# Directive 1
Set down the passage of the forum thread on moving kids that starts with "If your kids are happy" and goes on through "for it yet.", with no changes.

# Moving Kids?



## gav (Nov 13, 2011)

What are folks' thoughts on moving kids during high school?

We're considering moving to a different school district. Actually, we have a couple of options ... some close by, some not so close by. All would require our kids attending different schools. Timelines are somewhat open, so we can move when we chose to.

I'm not so concerned with the younger ones, but as the two older ones move through (and get to) high school, it's certainly a question mark.

Would you move them during the school year?
Is there a point in high school that you wouldn't want to move them? (We're thinking no moving after Jr year starts)

Thoughts?


----------



## Cherry (Sep 23, 2009)

My thoughts (and what I plan on doing with my kids when the time comes) are I would not move them during jr high or high school. We moved around so much as children that I never was able to maintain true childhood friendships. I was always the new awkward kid in class and I certainly wouldn't move them mid year... That was ALWAYS difficult on my brother and myself, it sucked to put it mildly. So yeah, I think you are being wise with the thought of not moving them once they start jr high. Before that, a once or twice move I think would be okay, but I went to 5 different elementary schools growing up... It was brutal and I hated it.


----------



## Hicks (Jan 14, 2011)

If your kids are happy and like their school and their friends, then moving would be traumatic. I would not do it unless it was essential. If your kids are not happy then it's ok to move them.


----------



## lamaga (May 8, 2012)

My parents moved our family in the spring of my brother's junior year.

He's 57, and he hasn't forgiven them for it yet.


----------



## growtogether (Feb 27, 2012)

I don't know your reasons why you move ( job, or what ever) but I would have a discussion with my kids about it. Like said above I would check with them if they are happy where they are at or would they be happy somewhere else?
Let's say they are happy where they are, ask them: Let's say we do make the move, what is scaring you about it? What are you afraid to lose?
You know, those kinds of questions show that you care about them.


----------



## LT1975 (Feb 10, 2012)

I think it depends on the kids. When I was in the 9th grade my family moved and it was the best thing that could have ever happened to me. My younger brother has had to move several times more after I left the home. He felt it was an awesome experience and has made lots of friends from different areas. Of course we could be the exception.


----------

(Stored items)
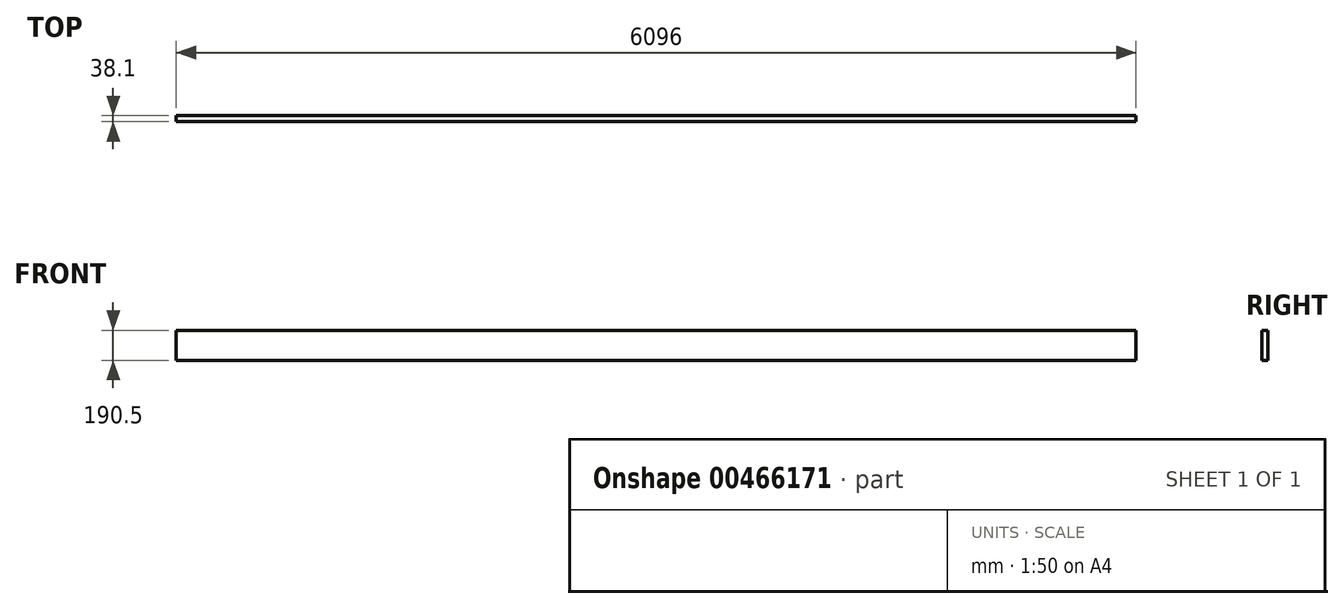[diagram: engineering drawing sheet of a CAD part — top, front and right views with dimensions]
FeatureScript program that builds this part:
annotation { "Feature Type Name" : "Feature", "Feature Type Description" : "" }
export const myFeature = defineFeature(function(context is Context, id is Id, definition is map)
    precondition{}
    {
        {
            var Q0;
            Q0=qCreatedBy(makeId("Right.planeOp"),FACE);
            var sketch = newSketch(context, id + "F0", { "sketchPlane" : qUnion([Q0])});
            skLineSegment(sketch, "E0.bottom", {"start": v(0, 0) * mm, "end": v(38.1, 0) * mm});
            skLineSegment(sketch, "E0.top", {"start": v(0, 190.5) * mm, "end": v(38.1, 190.5) * mm});
            skLineSegment(sketch, "E0.left", {"start": v(0, 0) * mm, "end": v(0, 190.5) * mm});
            skLineSegment(sketch, "E0.right", {"start": v(38.1, 0) * mm, "end": v(38.1, 190.5) * mm});
            skSolve(sketch);
        }
        {
            var Q0;
            Q0 = qSketchRegion(id + "F0", true);
            extrude(context, id + "F1", {"entities" : qUnion([Q0]), "oppositeDirection" : true, "depth" : 6096 * mm});
        }
    });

# Directive 2
Extract the lines of the records, starting at their first line and going on through the line with "var sketch = newSketch(context, id", with no changes. Leave the pictures out of your answer.

# Right answer 1
If your kids are happy and like their school and their friends, then moving would be traumatic. I would not do it unless it was essential. If your kids are not happy then it's ok to move them.


----------



## lamaga (May 8, 2012)

My parents moved our family in the spring of my brother's junior year.

He's 57, and he hasn't forgiven them for it yet.

# Right answer 2
[diagram: engineering drawing sheet of a CAD part — top, front and right views with dimensions]
FeatureScript program that builds this part:
annotation { "Feature Type Name" : "Feature", "Feature Type Description" : "" }
export const myFeature = defineFeature(function(context is Context, id is Id, definition is map)
    precondition{}
    {
        {
            var Q0;
            Q0=qCreatedBy(makeId("Right.planeOp"),FACE);
            var sketch = newSketch(context, id + "F0", { "sketchPlane" : qUnion([Q0])});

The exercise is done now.